New reviews: The Noughtie Girl’s Guide to Feminism
Jess McCabe // 2 August 2009
Ed: This month we’ve got two reviews of a book which has stirred up a lot of debate among feminists in the last few weeks.
Although Ellie Levenson’s feminist primer makes some sensible points, this is undermined by a raft of offensive statements, a defence of rape jokes and a desire to speak only to the young, white, able-bodied, straight, educated and middle-class, argues Amity Reed
When I read the press release that accompanied my review copy of The Noughtie Girl’s Guide to Feminism the first paragraph caught my attention. It read: “If you support equal rights, but are less enthusiastic about the man-bashing and bra-burning side of feminism, Ellie Levenson has the answer in this fresh and witty new look at the F-word.”

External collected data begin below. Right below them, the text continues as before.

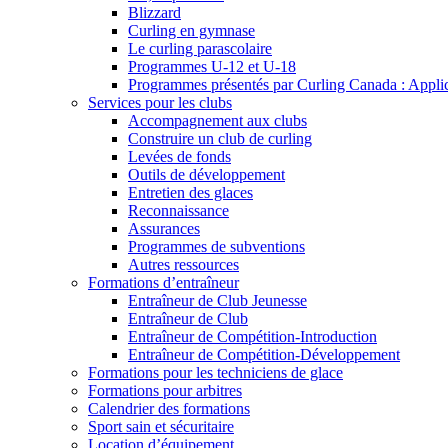
Blizzard
Curling en gymnase
Le curling parascolaire
Programmes U-12 et U-18
Programmes présentés par Curling Canada : Applicat
Services pour les clubs
Accompagnement aux clubs
Construire un club de curling
Levées de fonds
Outils de développement
Entretien des glaces
Reconnaissance
Assurances
Programmes de subventions
Autres ressources
Formations d’entraîneur
Entraîneur de Club Jeunesse
Entraîneur de Club
Entraîneur de Compétition-Introduction
Entraîneur de Compétition-Développement
Formations pour les techniciens de glace
Formations pour arbitres
Calendrier des formations
Sport sain et sécuritaire
Location d’équipement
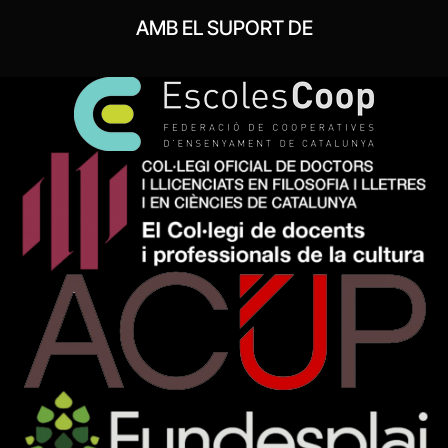
AMB EL SUPORT DE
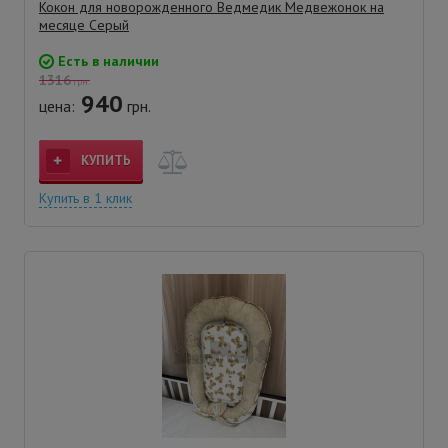
Кокон для новорожденного Ведмедик Медвежонок на
месяце Серый
Есть в наличии
1316
грн.
940
цена:
грн.
КУПИТЬ
Купить в 1 клик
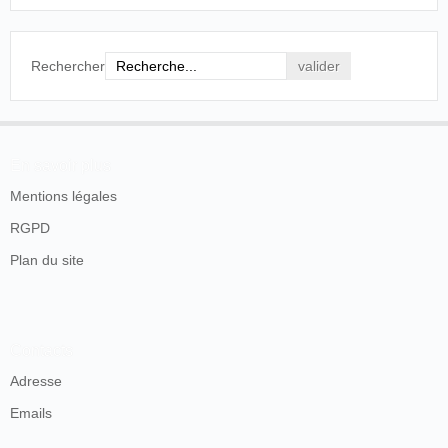
Rechercher
En savoir plus
Mentions légales
RGPD
Plan du site
Contacts
Adresse
Emails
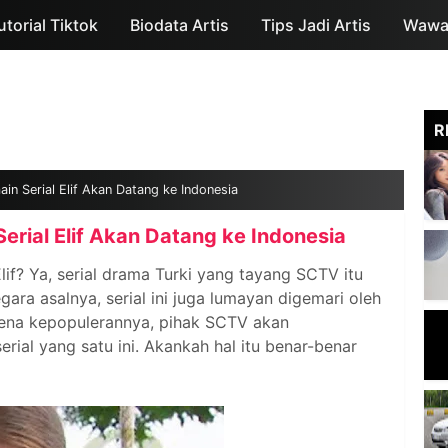
utorial Tiktok
Biodata Artis
Skip to main content
Tips Jadi Artis
Wawan
R
in Serial Elif Akan Datang ke Indonesia
erial Elif Akan Datang ke Indonesia
if? Ya, serial drama Turki yang tayang SCTV itu
egara asalnya, serial ini juga lumayan digemari oleh
rena kepopulerannya, pihak SCTV akan
rial yang satu ini. Akankah hal itu benar-benar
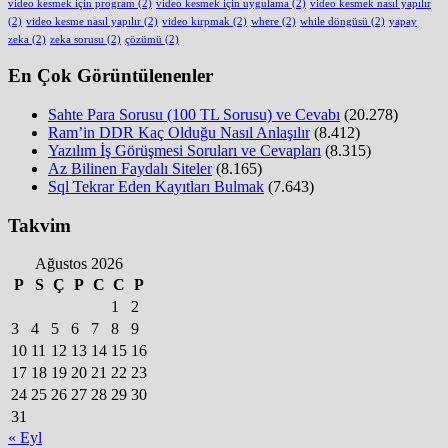
video kesmek için program
(2)
video kesmek için uygulama
(2)
video kesmek nasıl yapılır
(2)
video kesme nasıl yapılır
(2)
video kırpmak
(2)
where
(2)
while döngüsü
(2)
yapay
zeka
(2)
zeka sorusu
(2)
çözümü
(2)
En Çok Görüntülenenler
Sahte Para Sorusu (100 TL Sorusu) ve Cevabı
(20.278)
Ram’in DDR Kaç Olduğu Nasıl Anlaşılır
(8.412)
Yazılım İş Görüşmesi Soruları ve Cevapları
(8.315)
Az Bilinen Faydalı Siteler
(8.165)
Sql Tekrar Eden Kayıtları Bulmak
(7.643)
Takvim
Ağustos 2026
P
S
Ç
P
C
C
P
1
2
3
4
5
6
7
8
9
10
11
12
13
14
15
16
17
18
19
20
21
22
23
24
25
26
27
28
29
30
31
« Eyl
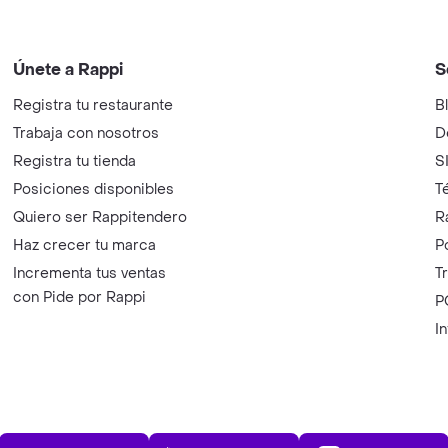
Únete a Rappi
S
Registra tu restaurante
B
Trabaja con nosotros
D
Registra tu tienda
S
Posiciones disponibles
T
Quiero ser Rappitendero
R
Haz crecer tu marca
P
Incrementa tus ventas
T
con Pide por Rappi
P
I
App Store
Play Store
AppGalle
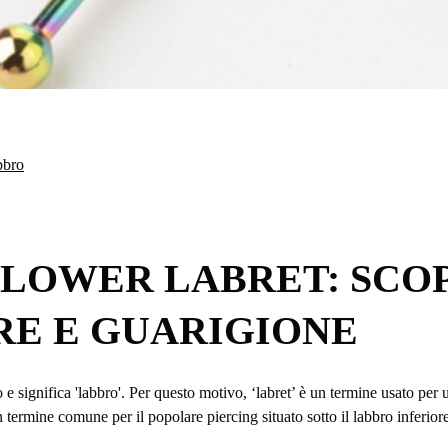
bbro
LOWER LABRET: SCOPR
E E GUARIGIONE
 e significa 'labbro'. Per questo motivo, ‘labret’ è un termine usato per un
n termine comune per il popolare piercing situato sotto il labbro inferio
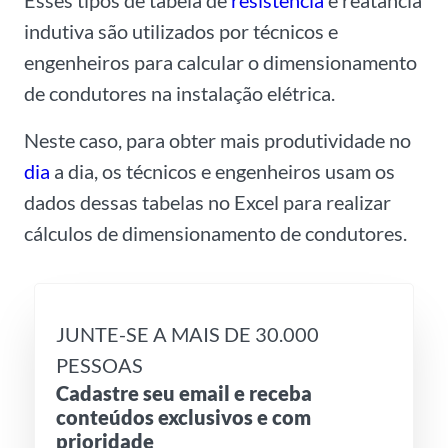
Esses tipos de tabela de
resistência
e reatância
indutiva são utilizados por técnicos e
engenheiros para calcular o dimensionamento
de condutores na instalação elétrica.
Neste caso, para obter mais produtividade no
dia
a dia, os técnicos e engenheiros usam os
dados dessas tabelas no Excel para realizar
cálculos de dimensionamento de condutores.
JUNTE-SE A MAIS DE 30.000
PESSOAS
Cadastre seu email e receba
conteúdos exclusivos e com
prioridade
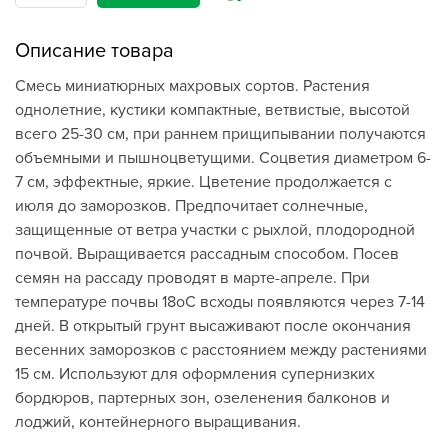
Описание товара
Смесь миниатюрных махровых сортов. Растения
однолетние, кустики компактные, ветвистые, высотой
всего 25-30 см, при раннем прищипывании получаются
объемными и пышноцветущими. Соцветия диаметром 6-
7 см, эффектные, яркие. Цветение продолжается с
июля до заморозков. Предпочитает солнечные,
защищенные от ветра участки с рыхлой, плодородной
почвой. Выращивается рассадным способом. Посев
семян на рассаду проводят в марте-апреле. При
температуре почвы 18оС всходы появляются через 7-14
дней. В открытый грунт высаживают после окончания
весенних заморозков с расстоянием между растениями
15 см. Используют для оформления супернизких
бордюров, партерных зон, озеленения балконов и
лоджий, контейнерного выращивания.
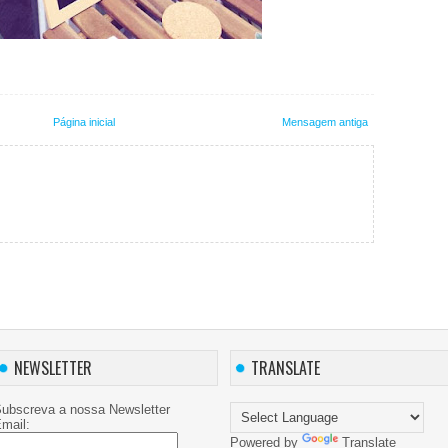
Página inicial
Mensagem antiga
NEWSLETTER
TRANSLATE
ubscreva a nossa Newsletter
mail:
Powered by
Translate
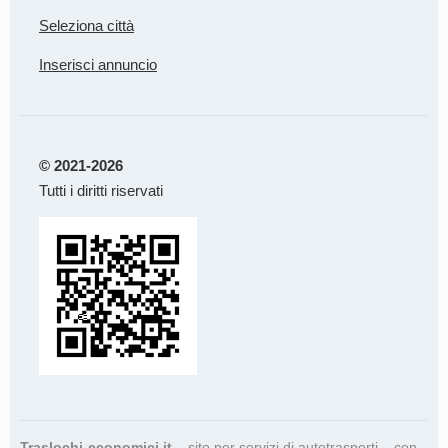
Seleziona città
Inserisci annuncio
© 2021-2026
Tutti i diritti riservati
Traslochi-economici.it
– sito per servizi di autotrasporti – con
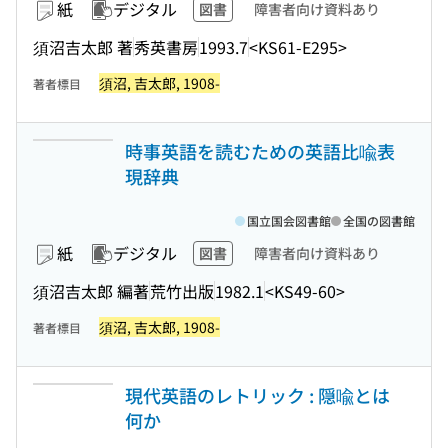
紙
デジタル
図書
障害者向け資料あり
須沼吉太郎 著
秀英書房
1993.7
<KS61-E295>
須沼, 吉太郎, 1908-
著者標目
時事英語を読むための英語比喩表
現辞典
国立国会図書館
全国の図書館
紙
デジタル
図書
障害者向け資料あり
須沼吉太郎 編著
荒竹出版
1982.1
<KS49-60>
須沼, 吉太郎, 1908-
著者標目
現代英語のレトリック : 隠喩とは
何か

Really? A book supposedly championing feminism that would proudly trot out two tired stereotypes right off the bat? There’s not much witty or new about that, I’m afraid. I’m not sure if the author truly believes that a man-bashing and bra-burning side of feminism really is prevalent, or if Levenson and her publisher decided that accepting and perpetuating those stereotypes would score them some much-needed points amongst more dubious readers who may pick it up thinking they’ve come across the latest offering from the ‘chick-lit’ genre. Whatever the case, I wasn’t impressed.
As it is, those who do mistake it for ‘chick lit’ wouldn’t be blamed for their mistake – the cover isn’t entirely dissimilar to those within the shopping/romance/sex/friendship genré aimed at women aged 18-30. Featuring a silhouetted pair of legs in a skirt and heels, a smattering of stars and curly fonts, and use of the word ‘girl’ instead of woman in the title, there’s not much that sets it apart as a feminist text. Again, this seemed a conscious decision by the marketing team in an attempt to reach a wider audience. I suppose it’s a smart move if you’re trying to sell books and get ‘ordinary’ women to learn about gender issues, which I think is important, but it still promotes the notion that we can be drawn in by pretty covers alone and that feminism is something that needs softening up and toning down to be appealing.